### Показанный текст
* * * *
БИОГРАФИЯ
Дэмиен Херст
Художник, самый знаменитый участник группы Young British Artists
(YBA — «Молодые британские художники»)
1965 родился в Бристоле в Великобритании
1986 –1989 учился в художественном колледже «Голдсмит» в Лондоне
1991 создал работу «Физическая невозможность смерти в сознании живущего» — акулу в витрине с формалином
2006 выставка работ Херста прошла в Москве в галерее «Триумф»
2008 аукцион работ Херста на Sotheby’s собрал $198 млн — рекорд для торгов одного художника
2010 состояние Дэмиена Херста оценивалось в £215 млн
2012 британский флаг, воплощенный художником, стал центральным артефактом на церемонии закрытия летних Олимпийских игр в Лондоне
2013 в Мультимедиа Арт Музее, Москва прошла выставка собственной коллекции Херста
2017 сразу на двух площадках частного музея Франсуа Пино в Венеции был показан проект «Сокровища c места крушения корабля „Невероятный“». На его создание художник потратил около £50 млн и планировал выручить за работы
около $1 млрд
Хотя мой визит в мастерскую Дэмиена Херста, расположенную на берегу Темзы в Хаммерсмите, пришелся на один из классических английских промозглых и серых дней, внутри меня ждал настоящий цветовой фейерверк. По сияющему лицу Херста, с ног до головы заляпанного краской, было видно, что он в своей стихии. Мне тут же было предложено облачиться в белый костюм и тапочки на случай, если на меня попадет краска, по-поллоковски расплесканная по полу и разбрызганная по диванам и всем остальным поверхностям. Я пришла поговорить с Херстом о его возвращении в мастерскую после долгого и напряженного периода производства «Сокровищ c места крушения корабля „Невероятный“» — грандиозного проекта, показанного в Венеции в 2017 году, — и посмотреть новую серию картин с цветущими вишнями, над которой он сейчас работает. На одних полотнах, находящихся на начальной стадии работы, деревья стоят с голыми ветками — Херст иронично называет их «неудачными Хокни», по имени Дэвида Хокни. Другие же до того перегружены брызгами цветков, что создается ощущение торжественной невоздержанности.
Давненько вы не работали в мастерской в одиночку, без команды ассистентов?
В общем-то нет. В 2008 году, приблизительно в то время, когда мой друг Энгус Фейрхарст (британский художник, однокурсник Херста и один из движения Young British Artists. — TANR) покончил с собой, я работал над довольно-таки мрачной живописной серией в клаустрофобически тесном сарае у себя в саду. Я писал темно-синие полотна, очень вторичные, похожие на Фрэнсиса Бэкона, и чувствовал, что как будто бы попал в 1953 год и не понимаю, какого черта я вообще тут делаю. После самоубийства моего друга все стало еще хуже. Я выбрался оттуда, потому что все это приобрело весьма мрачный оттенок, и снял на некоторое время маленькую студию в Claridge’s.
* * * *
### Что сделать
Какую сумму, согласно тексту о Дэмиене Херсте, собрал аукцион его работ на Sotheby’s в 2008 году? Записи взяты из другого источника.

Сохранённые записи
* * * *
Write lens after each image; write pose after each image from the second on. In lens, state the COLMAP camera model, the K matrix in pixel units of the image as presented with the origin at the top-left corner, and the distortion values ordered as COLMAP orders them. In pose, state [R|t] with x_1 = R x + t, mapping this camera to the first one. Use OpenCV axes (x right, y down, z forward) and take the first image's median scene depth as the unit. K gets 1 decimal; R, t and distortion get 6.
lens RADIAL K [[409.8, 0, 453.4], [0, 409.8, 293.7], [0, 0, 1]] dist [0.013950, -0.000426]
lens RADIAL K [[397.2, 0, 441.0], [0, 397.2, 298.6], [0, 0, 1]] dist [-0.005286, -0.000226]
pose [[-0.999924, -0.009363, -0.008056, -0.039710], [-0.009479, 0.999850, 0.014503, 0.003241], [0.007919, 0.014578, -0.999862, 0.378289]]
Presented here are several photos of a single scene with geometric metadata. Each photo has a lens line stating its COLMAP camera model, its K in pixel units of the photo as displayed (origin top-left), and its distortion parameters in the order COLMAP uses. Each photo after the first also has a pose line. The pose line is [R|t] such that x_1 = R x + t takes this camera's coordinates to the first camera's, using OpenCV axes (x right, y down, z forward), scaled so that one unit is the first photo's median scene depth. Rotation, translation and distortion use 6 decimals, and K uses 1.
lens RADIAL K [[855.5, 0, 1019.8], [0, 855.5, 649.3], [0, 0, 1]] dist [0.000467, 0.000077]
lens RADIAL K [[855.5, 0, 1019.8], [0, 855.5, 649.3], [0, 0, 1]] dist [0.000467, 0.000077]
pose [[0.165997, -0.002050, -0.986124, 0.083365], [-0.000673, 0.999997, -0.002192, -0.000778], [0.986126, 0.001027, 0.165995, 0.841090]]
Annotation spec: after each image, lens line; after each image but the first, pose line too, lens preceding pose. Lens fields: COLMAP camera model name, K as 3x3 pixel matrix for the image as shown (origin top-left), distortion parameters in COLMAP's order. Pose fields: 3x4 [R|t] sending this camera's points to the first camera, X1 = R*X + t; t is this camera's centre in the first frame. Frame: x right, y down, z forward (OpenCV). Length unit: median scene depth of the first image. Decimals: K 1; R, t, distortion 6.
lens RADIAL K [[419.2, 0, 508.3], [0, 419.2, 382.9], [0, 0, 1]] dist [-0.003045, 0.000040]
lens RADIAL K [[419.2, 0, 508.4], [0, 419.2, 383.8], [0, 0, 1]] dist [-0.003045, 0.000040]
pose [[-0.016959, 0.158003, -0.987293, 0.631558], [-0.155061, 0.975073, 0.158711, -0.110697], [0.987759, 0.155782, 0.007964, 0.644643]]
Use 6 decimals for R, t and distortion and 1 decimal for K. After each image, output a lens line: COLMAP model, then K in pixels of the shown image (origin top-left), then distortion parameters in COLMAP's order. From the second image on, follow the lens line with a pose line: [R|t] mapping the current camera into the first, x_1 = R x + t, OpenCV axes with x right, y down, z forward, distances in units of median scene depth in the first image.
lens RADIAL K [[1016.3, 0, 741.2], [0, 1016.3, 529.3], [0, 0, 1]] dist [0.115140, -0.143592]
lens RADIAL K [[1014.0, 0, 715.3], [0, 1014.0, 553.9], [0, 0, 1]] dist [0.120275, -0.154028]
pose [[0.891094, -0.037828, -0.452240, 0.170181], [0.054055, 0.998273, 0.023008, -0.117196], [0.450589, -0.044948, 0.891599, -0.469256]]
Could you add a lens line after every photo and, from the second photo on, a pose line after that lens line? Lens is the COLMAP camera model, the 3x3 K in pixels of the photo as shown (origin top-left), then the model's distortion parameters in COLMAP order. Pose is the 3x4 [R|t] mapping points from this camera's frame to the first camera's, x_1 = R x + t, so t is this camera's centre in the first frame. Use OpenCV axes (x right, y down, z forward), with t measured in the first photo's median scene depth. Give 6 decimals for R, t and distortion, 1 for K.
* * * *
### Решение задания
$198 млн, что стало рекордом для торгов одного художника.